In August 1943, during the last stages of the battle for Sicily, Admiral Luigi Sansonetti contacted Admiral Carlo Bergamini to submit him a plan of attack against the Allied fleet anchored in Palermo and Bona. In fact the planned attack was mostly intended to overcome the friction that were being created between the Italian and German forces, showing that the Regia Marina could still take the initiative. The ships (light cruisers of the 7th and 8th Naval Divisions) would sail from Genoa, making a stop in La Maddalena (Sardinia) to deceive the enemy about their true intentions, and then shelling the ports of Palermo and Bona. When Bergamini received these orders, he expressed his opposition to the operation against Bona, because, in his view, chances of a successful outcome would be low. He thereafter proposed at least to reverse the tasks assigned to the two divisions to be deployed, using the faster 7th Division against Bona and the 8th against Palermo. Bergamini also explained his doubts to Admiral Giuseppe Sparzani, and therefore on that evening he was contacted by Sansonetti, who told him of the temporary suspension of all operations. On 4 August it was decided that the operation would only target the port of Palermo, where, according to aerial reconnaissance, there was a considerable concentration of enemy shipping.
The operation began on 6 August; the 7th Division, under the command of Admiral Oliva, ventured near the island of Ustica, where it met a small convoy of British landing craft. Oliva ordered to open fire on them, but soon after, realizing he had compromised the surprise, he reversed course and returned to La Spezia.
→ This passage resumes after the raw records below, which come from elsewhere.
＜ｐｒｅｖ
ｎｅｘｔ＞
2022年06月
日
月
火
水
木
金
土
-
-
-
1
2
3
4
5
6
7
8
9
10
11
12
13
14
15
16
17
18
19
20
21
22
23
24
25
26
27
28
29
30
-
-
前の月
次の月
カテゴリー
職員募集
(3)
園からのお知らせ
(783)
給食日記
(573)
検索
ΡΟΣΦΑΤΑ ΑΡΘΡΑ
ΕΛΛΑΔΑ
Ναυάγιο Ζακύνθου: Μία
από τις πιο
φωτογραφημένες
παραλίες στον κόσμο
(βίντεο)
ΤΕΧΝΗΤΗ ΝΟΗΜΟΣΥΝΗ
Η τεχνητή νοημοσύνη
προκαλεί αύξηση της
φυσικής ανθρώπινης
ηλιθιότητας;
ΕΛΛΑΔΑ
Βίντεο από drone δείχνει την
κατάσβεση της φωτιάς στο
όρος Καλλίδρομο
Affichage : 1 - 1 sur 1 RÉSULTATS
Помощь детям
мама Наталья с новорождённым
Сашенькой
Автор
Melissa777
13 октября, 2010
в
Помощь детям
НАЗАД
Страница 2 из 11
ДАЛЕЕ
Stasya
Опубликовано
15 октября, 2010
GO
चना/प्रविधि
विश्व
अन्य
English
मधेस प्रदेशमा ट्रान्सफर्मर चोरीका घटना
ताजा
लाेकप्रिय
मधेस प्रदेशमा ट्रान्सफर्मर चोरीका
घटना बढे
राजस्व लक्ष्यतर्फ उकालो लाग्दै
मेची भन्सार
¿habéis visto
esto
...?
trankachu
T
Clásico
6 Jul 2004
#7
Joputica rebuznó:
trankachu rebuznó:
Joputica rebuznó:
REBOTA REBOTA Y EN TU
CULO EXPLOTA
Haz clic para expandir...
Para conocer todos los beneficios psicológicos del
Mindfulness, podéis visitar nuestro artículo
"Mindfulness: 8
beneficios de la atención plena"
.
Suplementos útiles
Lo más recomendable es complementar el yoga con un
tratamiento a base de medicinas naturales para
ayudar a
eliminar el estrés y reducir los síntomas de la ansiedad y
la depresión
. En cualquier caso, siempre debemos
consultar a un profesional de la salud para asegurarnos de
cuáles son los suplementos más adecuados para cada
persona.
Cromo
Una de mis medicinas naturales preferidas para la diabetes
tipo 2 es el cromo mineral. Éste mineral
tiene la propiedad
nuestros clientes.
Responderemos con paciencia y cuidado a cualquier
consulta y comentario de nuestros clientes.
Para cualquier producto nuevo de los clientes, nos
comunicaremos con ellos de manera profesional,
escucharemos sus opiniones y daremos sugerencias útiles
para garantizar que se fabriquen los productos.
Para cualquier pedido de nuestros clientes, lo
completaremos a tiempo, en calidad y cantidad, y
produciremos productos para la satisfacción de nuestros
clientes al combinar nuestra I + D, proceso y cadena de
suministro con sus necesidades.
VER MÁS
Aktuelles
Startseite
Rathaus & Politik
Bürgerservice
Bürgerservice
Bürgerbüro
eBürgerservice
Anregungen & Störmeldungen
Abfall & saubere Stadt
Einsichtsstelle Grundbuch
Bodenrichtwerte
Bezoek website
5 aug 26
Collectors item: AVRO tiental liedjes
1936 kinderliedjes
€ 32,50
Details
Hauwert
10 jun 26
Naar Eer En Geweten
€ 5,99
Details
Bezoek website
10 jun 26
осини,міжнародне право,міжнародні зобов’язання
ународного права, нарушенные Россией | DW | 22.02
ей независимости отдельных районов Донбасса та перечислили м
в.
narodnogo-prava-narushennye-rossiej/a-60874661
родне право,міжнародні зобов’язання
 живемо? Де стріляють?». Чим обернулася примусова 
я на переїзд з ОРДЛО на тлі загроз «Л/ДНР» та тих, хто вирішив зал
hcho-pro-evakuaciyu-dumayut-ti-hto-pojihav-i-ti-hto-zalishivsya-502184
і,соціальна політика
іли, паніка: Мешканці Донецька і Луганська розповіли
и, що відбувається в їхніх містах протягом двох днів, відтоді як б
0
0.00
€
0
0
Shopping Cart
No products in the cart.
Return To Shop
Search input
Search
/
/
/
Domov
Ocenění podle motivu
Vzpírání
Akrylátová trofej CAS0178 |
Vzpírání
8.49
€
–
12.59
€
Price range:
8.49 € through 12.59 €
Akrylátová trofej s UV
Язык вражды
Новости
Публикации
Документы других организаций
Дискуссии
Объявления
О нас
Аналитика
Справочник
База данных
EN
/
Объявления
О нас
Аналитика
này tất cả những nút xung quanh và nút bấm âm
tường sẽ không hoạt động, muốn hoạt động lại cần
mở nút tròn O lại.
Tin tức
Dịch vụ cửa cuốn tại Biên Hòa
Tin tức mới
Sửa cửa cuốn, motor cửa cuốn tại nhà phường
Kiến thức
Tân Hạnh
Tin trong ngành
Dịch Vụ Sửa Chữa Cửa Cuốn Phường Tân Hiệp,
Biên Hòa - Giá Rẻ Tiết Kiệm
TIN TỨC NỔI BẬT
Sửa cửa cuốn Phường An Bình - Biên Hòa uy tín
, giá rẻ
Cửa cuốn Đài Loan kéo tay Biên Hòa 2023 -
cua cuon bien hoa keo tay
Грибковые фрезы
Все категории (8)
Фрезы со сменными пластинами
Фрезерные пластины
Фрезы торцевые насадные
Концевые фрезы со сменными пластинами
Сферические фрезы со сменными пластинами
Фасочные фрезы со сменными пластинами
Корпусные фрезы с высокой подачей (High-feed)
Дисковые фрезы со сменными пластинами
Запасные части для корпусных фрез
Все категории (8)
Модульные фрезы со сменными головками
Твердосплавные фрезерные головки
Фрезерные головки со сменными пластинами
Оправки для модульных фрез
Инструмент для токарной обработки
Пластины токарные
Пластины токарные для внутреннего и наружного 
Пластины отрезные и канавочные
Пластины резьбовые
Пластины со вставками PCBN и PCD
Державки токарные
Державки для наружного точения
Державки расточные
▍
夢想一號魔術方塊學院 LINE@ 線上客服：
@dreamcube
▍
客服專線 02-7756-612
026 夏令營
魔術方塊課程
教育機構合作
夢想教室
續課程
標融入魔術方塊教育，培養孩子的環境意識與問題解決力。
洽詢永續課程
On 9 September 1943, following the announcement of the armistice of Cassibile, Oliva set sail from La Spezia heading for La Maddalena with his Seventh Division, as part of the squadron of Admiral Bergamini. When a German air attack, on that afternoon, sank the battleship Roma, causing the death of Admiral Bergamini, Oliva found himself to be the most senior officer left in the squadron, and therefore took command, taking responsibility and the task of fulfilling the armistice orders. In compliance with the armistice terms, he raised the black flag, had black circles drawn on the decks, and sailed towards Bona, in Algeria, as Supermarina had ordered; he managed to convince Admiral Luigi Biancheri, reluctant to follow such orders, to do the same. Off the Algerian coast he met the Allied naval squadron carrying Admiral Andrew Browne Cunningham and General Dwight Eisenhower; the Italian fleet then headed for Malta, where it arrived on 11 September. Here Oliva passed the command to Admiral Da Zara, his senior, who had come from Taranto with a naval group consisting of the battleship Duilio, the light cruiser Luigi Cadorna and Pompeo Magno and the destroyer Nicoloso da Recco.

Oliva left the command of the 7th Division on 1 September 1944, during the co-belligerence, and in February 1945 he was given command of the Southern Tyrrhenian Naval Department (headquartered in Naples), which he held until September 1946, a year after the war's end. Meanwhile, he was promoted to admiral.
He subsequently commanded the Taranto Naval Department until March 1948, and then was commander in chief of the fleet of the newly formed Marina Militare until 14 December 1950.

He left the active service on 1 January 1952 after reaching the age limits, and died in Rome on 17 May 1975.